## Exercise:
Go through the material line by line. Say how many lines contain the word "planes", and give nothing more.
** Opening Material to process block **
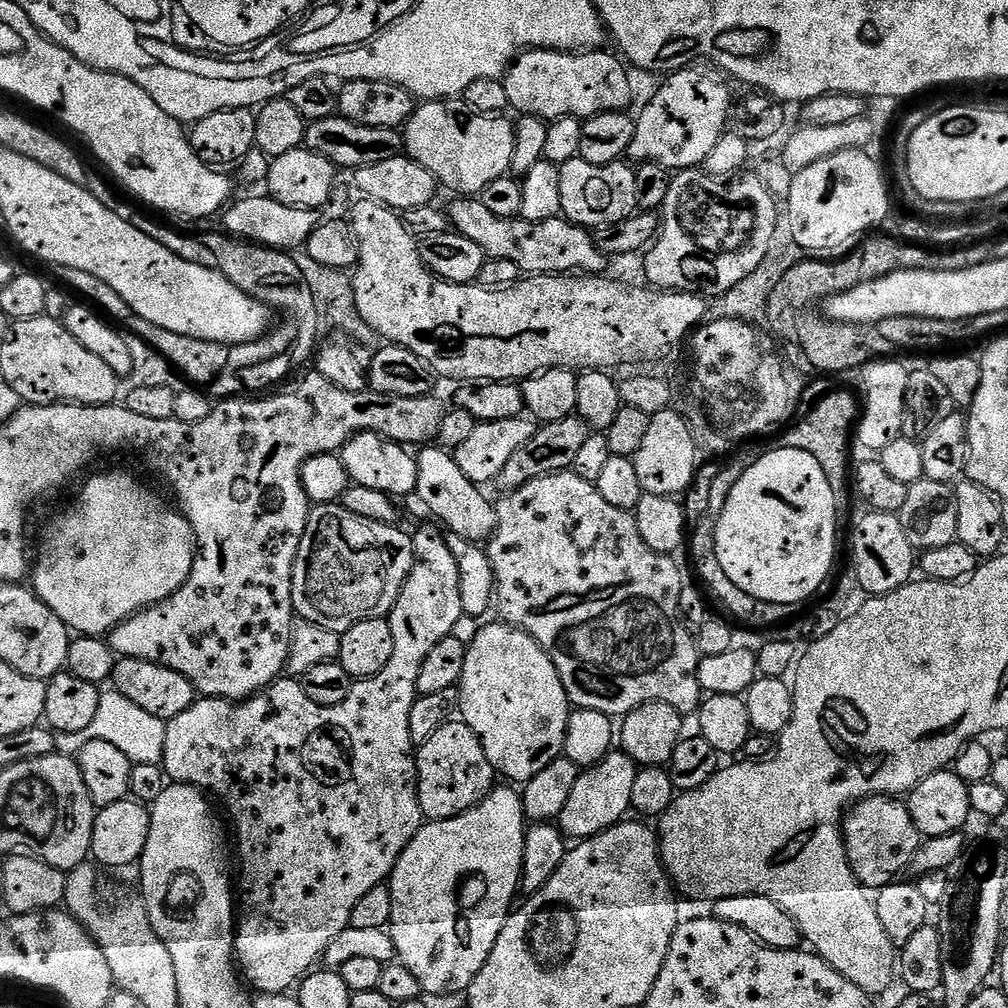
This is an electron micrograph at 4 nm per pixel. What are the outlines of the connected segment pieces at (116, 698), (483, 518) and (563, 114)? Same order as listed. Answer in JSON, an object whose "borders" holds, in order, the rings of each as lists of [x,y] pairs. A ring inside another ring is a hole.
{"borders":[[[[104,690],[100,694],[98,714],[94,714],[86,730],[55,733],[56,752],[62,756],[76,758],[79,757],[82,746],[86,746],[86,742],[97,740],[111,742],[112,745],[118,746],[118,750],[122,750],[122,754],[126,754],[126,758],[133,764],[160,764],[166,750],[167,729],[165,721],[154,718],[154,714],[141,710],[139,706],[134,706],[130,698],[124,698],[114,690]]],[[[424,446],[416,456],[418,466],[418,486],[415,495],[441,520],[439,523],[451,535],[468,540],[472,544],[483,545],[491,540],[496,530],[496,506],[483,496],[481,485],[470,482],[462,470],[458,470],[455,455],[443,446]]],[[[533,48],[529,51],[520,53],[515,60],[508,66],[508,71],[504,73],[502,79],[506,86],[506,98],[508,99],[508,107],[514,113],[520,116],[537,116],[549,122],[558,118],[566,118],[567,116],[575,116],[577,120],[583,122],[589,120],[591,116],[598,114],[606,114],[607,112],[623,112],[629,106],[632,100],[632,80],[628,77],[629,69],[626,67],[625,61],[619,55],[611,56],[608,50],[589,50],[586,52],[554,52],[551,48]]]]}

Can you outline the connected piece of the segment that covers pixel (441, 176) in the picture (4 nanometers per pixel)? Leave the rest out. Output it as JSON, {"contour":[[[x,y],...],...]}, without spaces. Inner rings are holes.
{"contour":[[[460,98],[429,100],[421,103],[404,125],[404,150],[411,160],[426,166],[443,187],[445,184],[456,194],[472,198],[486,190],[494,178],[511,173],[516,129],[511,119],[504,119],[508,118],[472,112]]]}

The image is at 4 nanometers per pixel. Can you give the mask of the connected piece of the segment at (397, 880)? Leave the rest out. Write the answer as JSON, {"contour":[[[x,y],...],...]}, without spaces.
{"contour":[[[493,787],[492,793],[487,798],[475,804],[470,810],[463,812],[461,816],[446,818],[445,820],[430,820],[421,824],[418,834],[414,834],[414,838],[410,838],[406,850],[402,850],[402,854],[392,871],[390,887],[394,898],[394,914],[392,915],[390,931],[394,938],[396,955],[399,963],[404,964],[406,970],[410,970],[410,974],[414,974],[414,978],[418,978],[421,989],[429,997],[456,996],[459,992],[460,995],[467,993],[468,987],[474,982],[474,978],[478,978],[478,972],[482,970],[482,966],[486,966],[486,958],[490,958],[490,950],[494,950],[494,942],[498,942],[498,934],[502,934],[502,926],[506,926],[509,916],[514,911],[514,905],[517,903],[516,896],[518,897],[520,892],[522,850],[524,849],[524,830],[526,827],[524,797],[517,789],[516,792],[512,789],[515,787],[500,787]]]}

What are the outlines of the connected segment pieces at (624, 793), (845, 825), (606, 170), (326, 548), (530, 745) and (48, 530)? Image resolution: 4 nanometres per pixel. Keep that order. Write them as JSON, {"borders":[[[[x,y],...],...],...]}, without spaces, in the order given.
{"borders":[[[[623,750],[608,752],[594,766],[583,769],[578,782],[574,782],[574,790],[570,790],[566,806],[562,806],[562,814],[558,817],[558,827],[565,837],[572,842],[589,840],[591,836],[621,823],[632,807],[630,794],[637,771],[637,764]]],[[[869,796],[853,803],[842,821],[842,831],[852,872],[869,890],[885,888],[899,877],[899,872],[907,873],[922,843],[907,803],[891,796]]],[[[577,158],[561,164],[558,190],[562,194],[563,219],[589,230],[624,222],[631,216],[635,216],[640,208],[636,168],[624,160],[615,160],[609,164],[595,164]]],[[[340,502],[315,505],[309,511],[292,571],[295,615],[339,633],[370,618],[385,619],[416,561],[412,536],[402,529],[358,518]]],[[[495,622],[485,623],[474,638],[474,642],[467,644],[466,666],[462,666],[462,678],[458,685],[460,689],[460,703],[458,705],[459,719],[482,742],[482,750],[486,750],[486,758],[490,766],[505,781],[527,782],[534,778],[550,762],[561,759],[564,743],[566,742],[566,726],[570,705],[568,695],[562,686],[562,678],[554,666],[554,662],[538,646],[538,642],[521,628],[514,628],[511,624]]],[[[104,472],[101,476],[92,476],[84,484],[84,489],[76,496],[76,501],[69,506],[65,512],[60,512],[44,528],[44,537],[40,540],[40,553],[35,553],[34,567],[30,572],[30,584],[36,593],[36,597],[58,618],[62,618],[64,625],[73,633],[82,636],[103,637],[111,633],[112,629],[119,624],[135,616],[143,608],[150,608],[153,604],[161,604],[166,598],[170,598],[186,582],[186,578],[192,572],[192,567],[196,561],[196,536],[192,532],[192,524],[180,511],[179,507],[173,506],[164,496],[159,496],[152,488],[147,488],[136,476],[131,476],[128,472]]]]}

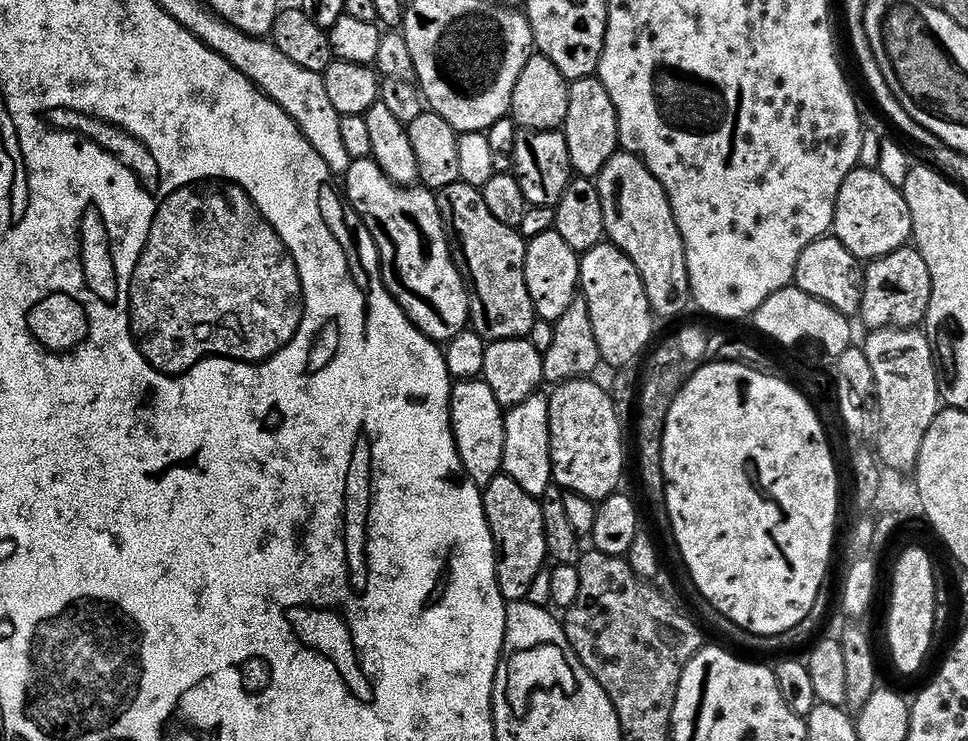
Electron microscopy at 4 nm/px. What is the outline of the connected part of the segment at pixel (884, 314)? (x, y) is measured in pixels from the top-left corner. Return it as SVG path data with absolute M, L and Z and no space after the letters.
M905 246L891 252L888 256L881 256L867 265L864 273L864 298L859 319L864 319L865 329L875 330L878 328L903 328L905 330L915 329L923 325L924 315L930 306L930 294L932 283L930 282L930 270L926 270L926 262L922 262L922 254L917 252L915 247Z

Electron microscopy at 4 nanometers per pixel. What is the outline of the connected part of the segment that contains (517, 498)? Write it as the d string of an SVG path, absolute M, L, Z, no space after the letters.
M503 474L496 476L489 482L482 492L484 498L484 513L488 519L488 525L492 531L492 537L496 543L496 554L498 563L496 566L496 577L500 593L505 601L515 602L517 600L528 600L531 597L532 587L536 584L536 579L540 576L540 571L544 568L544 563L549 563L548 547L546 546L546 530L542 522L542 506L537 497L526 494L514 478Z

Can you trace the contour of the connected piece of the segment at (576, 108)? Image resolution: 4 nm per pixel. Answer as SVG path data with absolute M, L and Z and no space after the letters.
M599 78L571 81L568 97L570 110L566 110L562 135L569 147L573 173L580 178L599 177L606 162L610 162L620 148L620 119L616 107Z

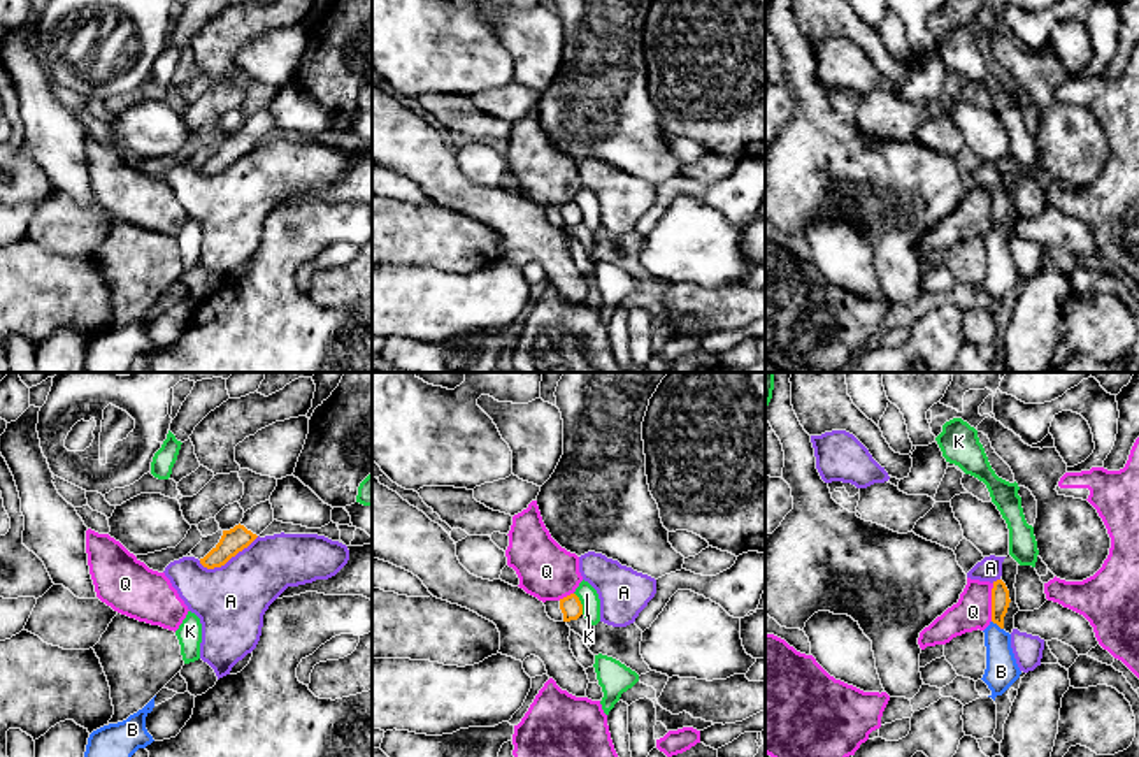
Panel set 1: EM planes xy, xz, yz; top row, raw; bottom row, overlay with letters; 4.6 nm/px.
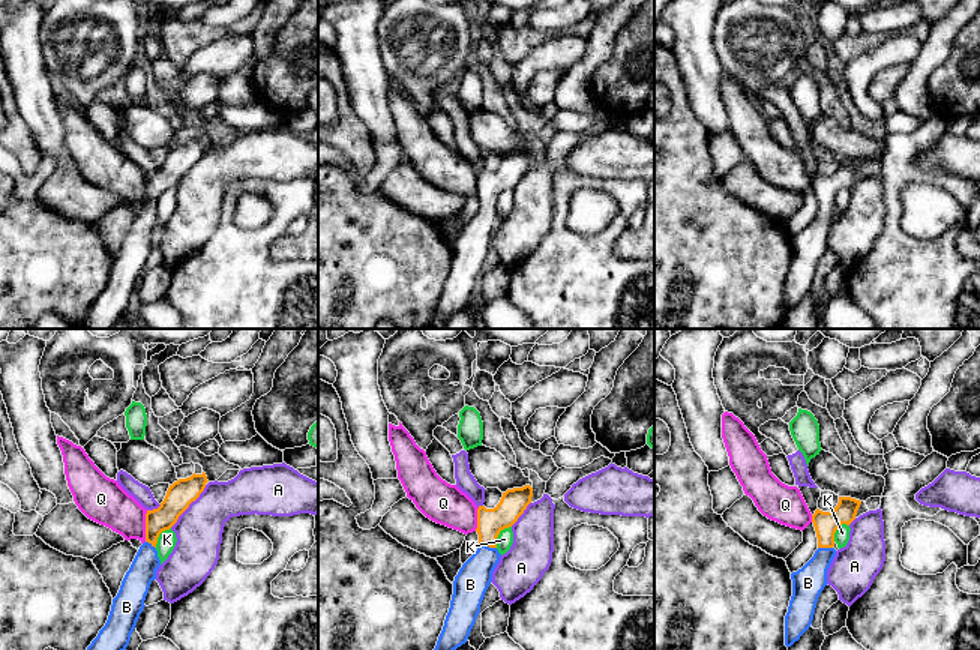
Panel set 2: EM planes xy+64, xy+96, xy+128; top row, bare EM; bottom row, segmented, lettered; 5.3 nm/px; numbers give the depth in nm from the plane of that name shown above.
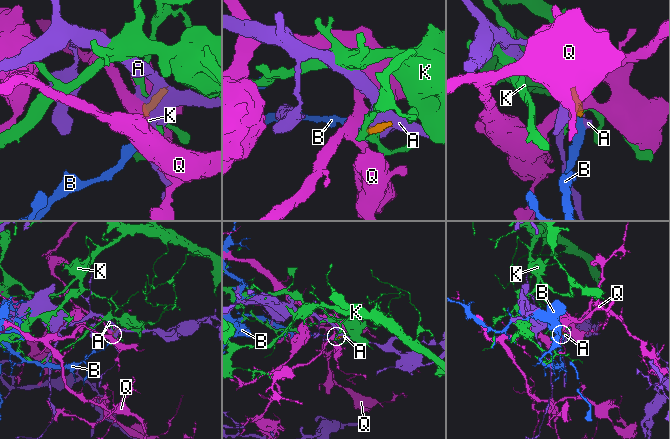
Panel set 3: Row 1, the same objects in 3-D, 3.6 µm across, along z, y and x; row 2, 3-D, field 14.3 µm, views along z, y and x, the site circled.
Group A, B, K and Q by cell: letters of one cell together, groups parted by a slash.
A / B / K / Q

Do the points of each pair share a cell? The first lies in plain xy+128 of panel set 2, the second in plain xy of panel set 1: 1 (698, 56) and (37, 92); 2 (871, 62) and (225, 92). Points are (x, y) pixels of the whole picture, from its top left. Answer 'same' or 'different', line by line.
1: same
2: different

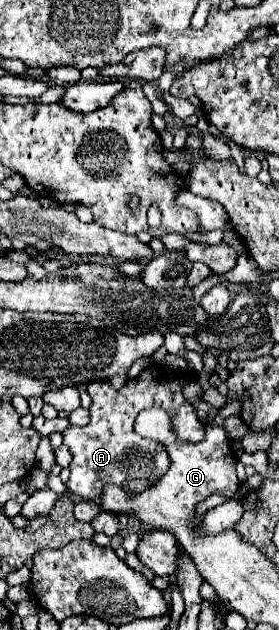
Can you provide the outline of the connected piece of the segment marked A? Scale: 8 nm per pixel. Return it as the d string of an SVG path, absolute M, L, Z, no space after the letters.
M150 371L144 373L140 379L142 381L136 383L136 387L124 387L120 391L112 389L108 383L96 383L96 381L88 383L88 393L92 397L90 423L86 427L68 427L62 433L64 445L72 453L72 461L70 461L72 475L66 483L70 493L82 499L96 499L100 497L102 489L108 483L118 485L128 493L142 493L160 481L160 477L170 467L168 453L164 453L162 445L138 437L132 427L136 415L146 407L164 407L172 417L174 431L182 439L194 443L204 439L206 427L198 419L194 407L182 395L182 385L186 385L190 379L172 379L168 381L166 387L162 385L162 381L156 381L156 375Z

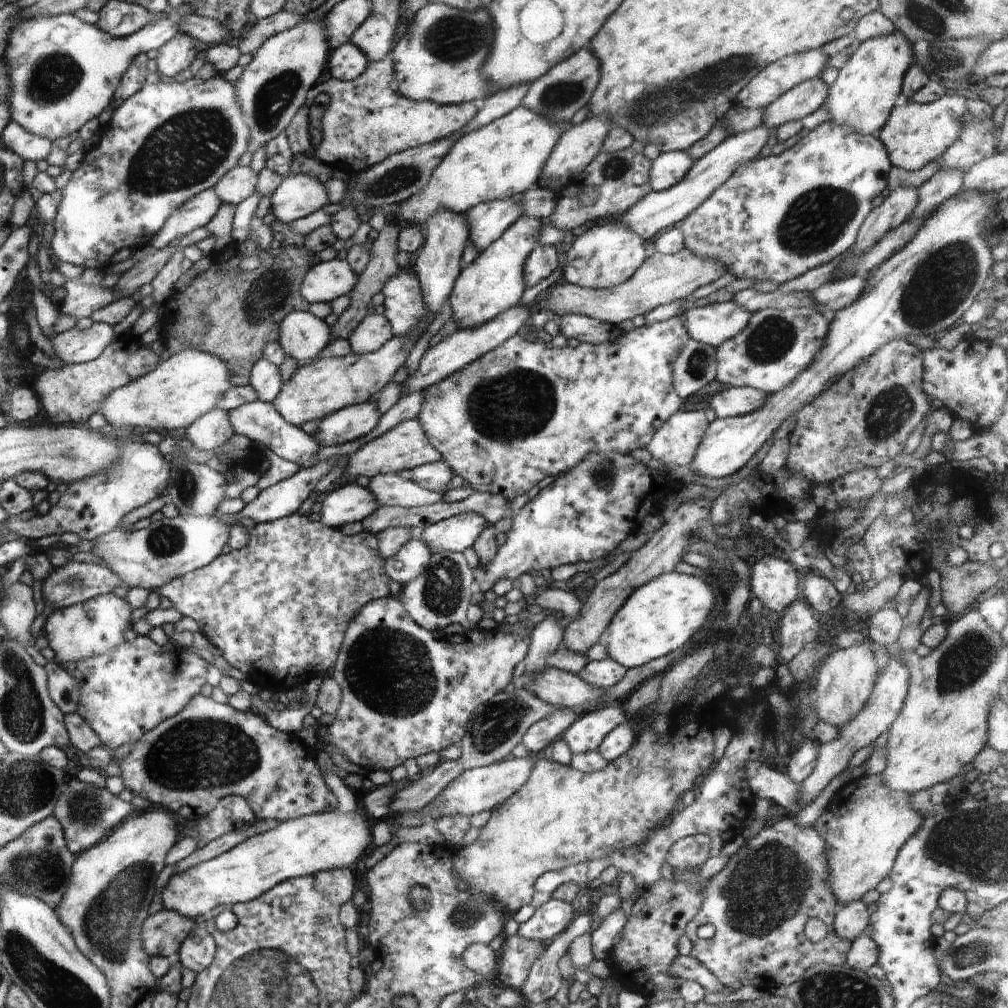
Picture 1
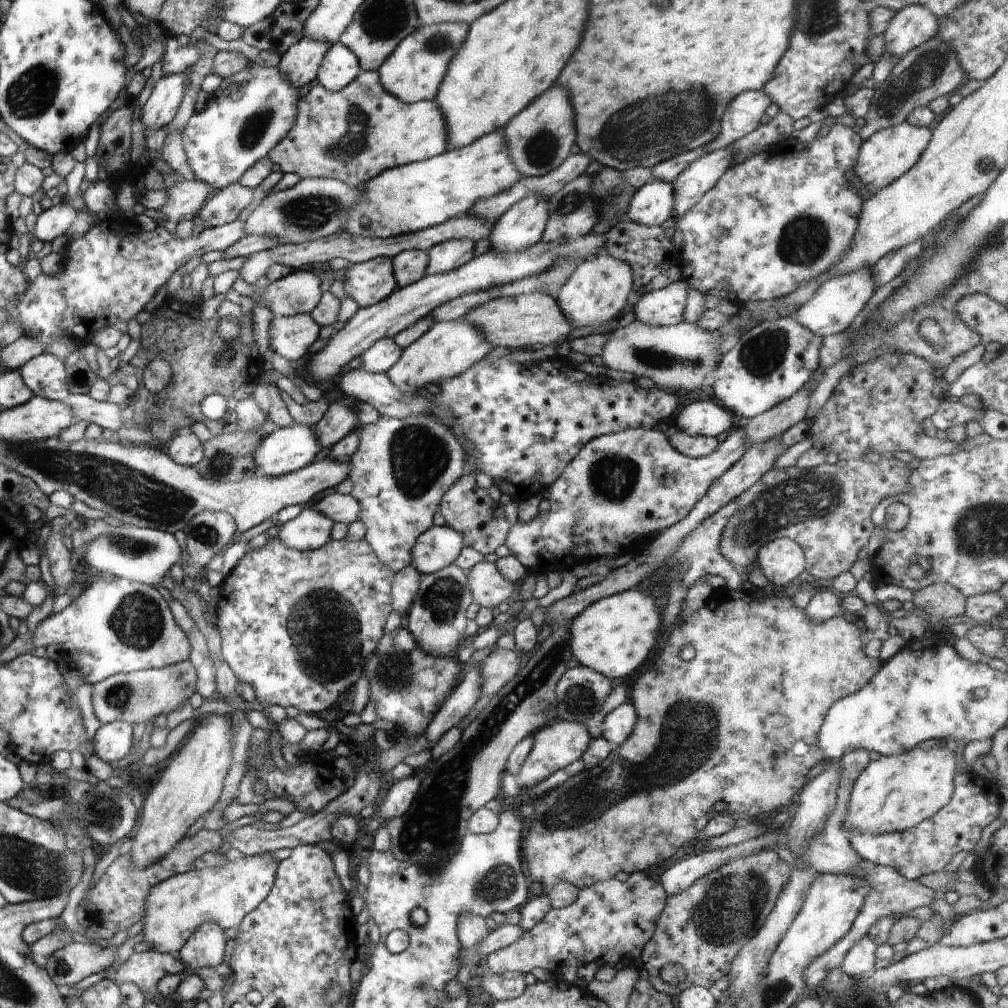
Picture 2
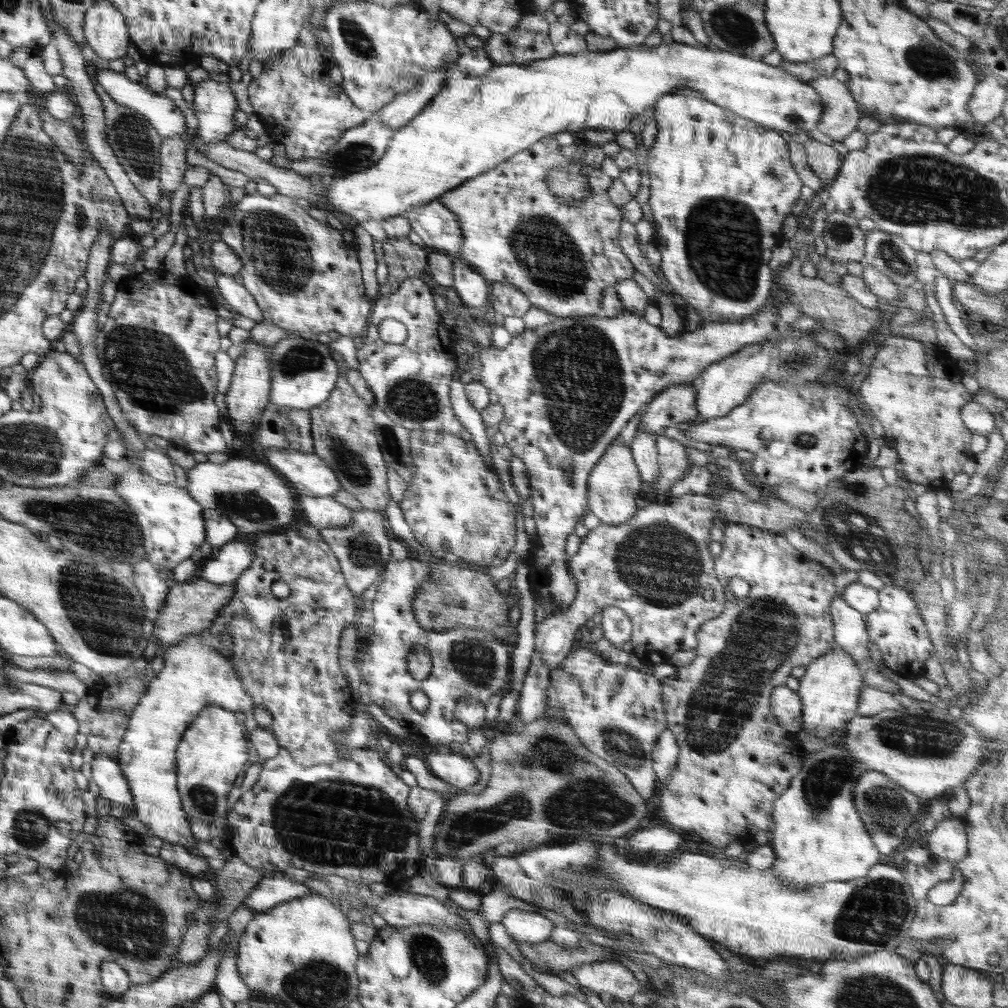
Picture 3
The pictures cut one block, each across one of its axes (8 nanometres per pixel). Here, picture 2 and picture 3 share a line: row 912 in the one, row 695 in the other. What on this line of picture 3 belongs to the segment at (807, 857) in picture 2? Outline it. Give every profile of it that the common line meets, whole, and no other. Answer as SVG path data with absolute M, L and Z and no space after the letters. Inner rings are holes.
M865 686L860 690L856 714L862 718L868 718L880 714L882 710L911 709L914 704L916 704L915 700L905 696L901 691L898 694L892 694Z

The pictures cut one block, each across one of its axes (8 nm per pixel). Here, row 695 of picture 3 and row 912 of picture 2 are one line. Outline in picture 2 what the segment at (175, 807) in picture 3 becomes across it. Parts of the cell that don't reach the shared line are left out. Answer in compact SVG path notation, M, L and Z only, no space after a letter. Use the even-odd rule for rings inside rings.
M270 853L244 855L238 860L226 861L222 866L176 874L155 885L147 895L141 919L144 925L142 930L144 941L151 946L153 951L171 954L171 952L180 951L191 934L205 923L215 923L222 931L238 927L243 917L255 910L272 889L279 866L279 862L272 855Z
** Closing Material to process block **
## Solution to this exercise:
2